Oluşturulan heyete, ilmiye, mülkiye ve askeriyeden dört kişi, tercümanlık için de Enderun'dan iki Çinlinin katılması kararlaştırılır. Sıra heyetin seçimine geldiğinde, teftiş-i askeriye komisyonundan Mirliva Enver Bey ile Kolağası Nazım Bey askeri temsilci olurken, asıl görevi yerine getirmek üzere de, Beyazıt dersiamlarından (yani profesörlerinden) ve Ramazan aylarında padişahın huzurunda okunan Huzur Dersleri hocalığı da yapan Mustafa Şükrü Efendi görevlendirilir.

Heyet gecikmeksizin yola çıkar. Heyetin başına getirilen Mustafa Şükrü Efendi, Türk devlet ve siyaset adamı Bülent Ecevit'in dedesinden başkası değildir. Resimdeki belge, Ecevit'in dedesi Mustafa Şükrü Efendi'ye görevi karşılığında 500 Osmanlı altını ödendiğini göstermektedir.
Çin'e giden heyet burada birkaç yıl kalır. Verimli temaslar yürütür. Halkla kurdukları yakın ilişki ve başarılı çalışmaları işgalci İngiliz ve Fransızları oldukça rahatsız eder. Hatta ben, geçtiğimiz ay Afganistan'daki helikopter kazasında şehit olan askelerimizin de böyle bir operasyona maruz kalıp kalmadıklarını hep merak etmişimdir.

Dönelim konumuza... İki ülke halkı arasındaki dostluğun kalıcı olmasını ve kurumsallaşmasını isteyen Çin'e giden Osmanlı heyeti, orada "Darü'l Ulûmi'l Hamidiyye" adında bir okul açmaya muvaffak olur. Okulun kapısında Türk bayrağı dalgalanmakta ve okulda yüzlerce Çinli öğrenci okumaktadır. Tıpkı şu anda yurtdışındaki Türk kolejlerinde olduğu gibi...

Mustafa Şükrü Efendi, torun Bülent Ecevit'in (28 Mayıs 1925'te) doğumundan 7 ay önce 23 Ekim 1924'te vefat eder. Yani Ecevit dedesini hiç tanıyamaz.

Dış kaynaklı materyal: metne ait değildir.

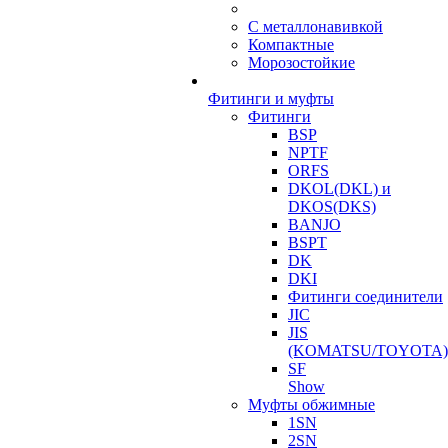
С металлонавивкой
Компактные
Морозостойкие
Фитинги и муфты
Фитинги
BSP
NPTF
ORFS
DKOL(DKL) и
DKOS(DKS)
BANJO
BSPT
DK
DKI
Фитинги соединители
JIC
JIS
(KOMATSU/TOYOTA)
SF
Show
Муфты обжимные
1SN
2SN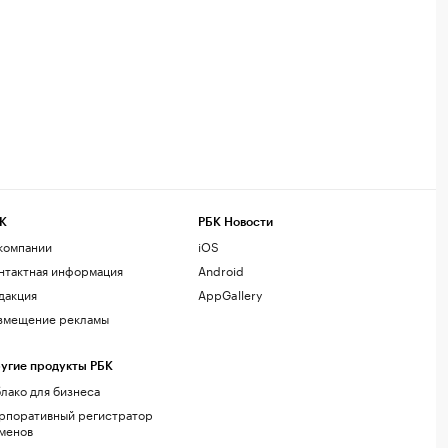
К
РБК Новости
компании
iOS
нтактная информация
Android
дакция
AppGallery
змещение рекламы
угие продукты РБК
лако для бизнеса
рпоративный регистратор
менов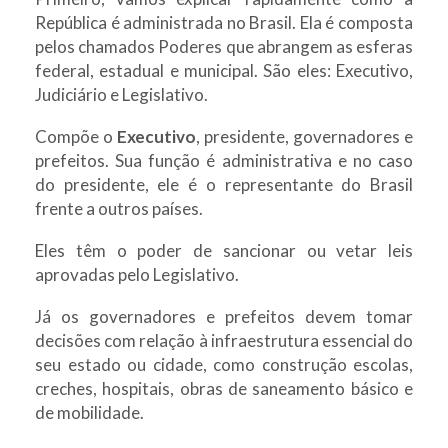
República é administrada no Brasil. Ela é composta
pelos chamados Poderes que abrangem as esferas
federal, estadual e municipal. São eles: Executivo,
Judiciário e Legislativo.
Compõe o
Executivo
, presidente, governadores e
prefeitos. Sua função é administrativa e no caso
do presidente, ele é o representante do Brasil
frente a outros países.
Eles têm o poder de sancionar ou vetar leis
aprovadas pelo Legislativo.
Já os governadores e prefeitos devem tomar
decisões com relação à infraestrutura essencial do
seu estado ou cidade, como construção escolas,
creches, hospitais, obras de saneamento básico e
de mobilidade.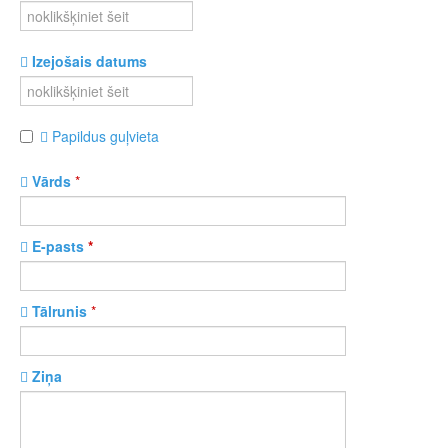
Izejošais datums
Papildus guļvieta
Vārds
*
E-pasts
*
Tālrunis
*
Ziņa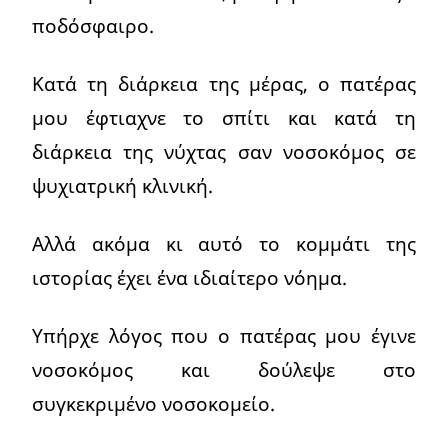
ποδόσφαιρο.
Κατά τη διάρκεια της μέρας, ο πατέρας
μου έφτιαχνε το σπίτι και κατά τη
διάρκεια της νύχτας σαν νοσοκόμος σε
ψυχιατρική κλινική.
Αλλά ακόμα κι αυτό το κομμάτι της
ιστορίας έχει ένα ιδιαίτερο νόημα.
Υπήρχε λόγος που ο πατέρας μου έγινε
νοσοκόμος και δούλεψε στο
συγκεκριμένο νοσοκομείο.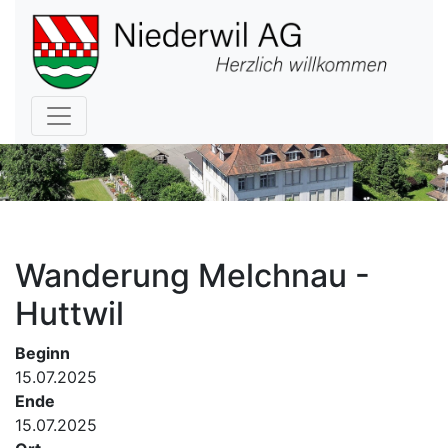
Hauptnavigation
Wanderung Melchnau -
Huttwil
Beginn
15.07.2025
Ende
15.07.2025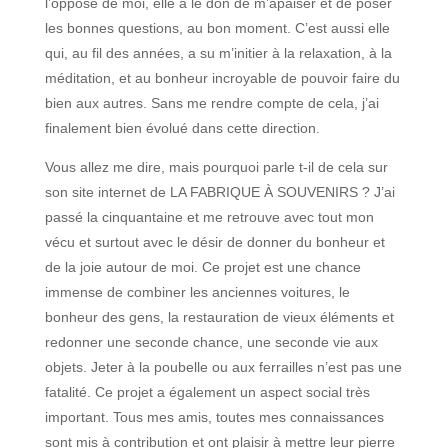
l’opposé de moi, elle a le don de m’apaiser et de poser
les bonnes questions, au bon moment. C’est aussi elle
qui, au fil des années, a su m’initier à la relaxation, à la
méditation, et au bonheur incroyable de pouvoir faire du
bien aux autres. Sans me rendre compte de cela, j’ai
finalement bien évolué dans cette direction.
Vous allez me dire, mais pourquoi parle t-il de cela sur
son site internet de LA FABRIQUE À SOUVENIRS ? J’ai
passé la cinquantaine et me retrouve avec tout mon
vécu et surtout avec le désir de donner du bonheur et
de la joie autour de moi. Ce projet est une chance
immense de combiner les anciennes voitures, le
bonheur des gens, la restauration de vieux éléments et
redonner une seconde chance, une seconde vie aux
objets. Jeter à la poubelle ou aux ferrailles n’est pas une
fatalité. Ce projet a également un aspect social très
important. Tous mes amis, toutes mes connaissances
sont mis à contribution et ont plaisir à mettre leur pierre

Ecevit'e dedesiyle ilgili belgeleri takdim ederken, dedesinin Çin'de Türk okulunun açılmasına olan katkılarından söz ettim ve belgeleri verdim. Günümüzde yurtdışında sayıları giderek artan Türk kolejlerine olan kendi ilgisinin ve himayedar yaklaşımının, dedesinin gösterdiği duyarlılıkla benzerlikler taşıdığını ifade etmiştim. Ecevit belgeleri görünce oldukça duygulandı. Ecevit'in birkaç gün sonra başlayan Çin gezisine katılan gazeteci arkadaşlar, Çin'de kaldığı otelde kendisini ziyarete gelen oradaki Türk öğrencilere kendi cebinden harçlıklar verdiğini ifade ettiler.

Bu ülkenin aydınlık geleceğine katkıda bulunan sanatçı, sporcu, işadamı, siyasetçi, simitçi aklınıza her kim geliyorsa, hepsinin ruhu şad olsun.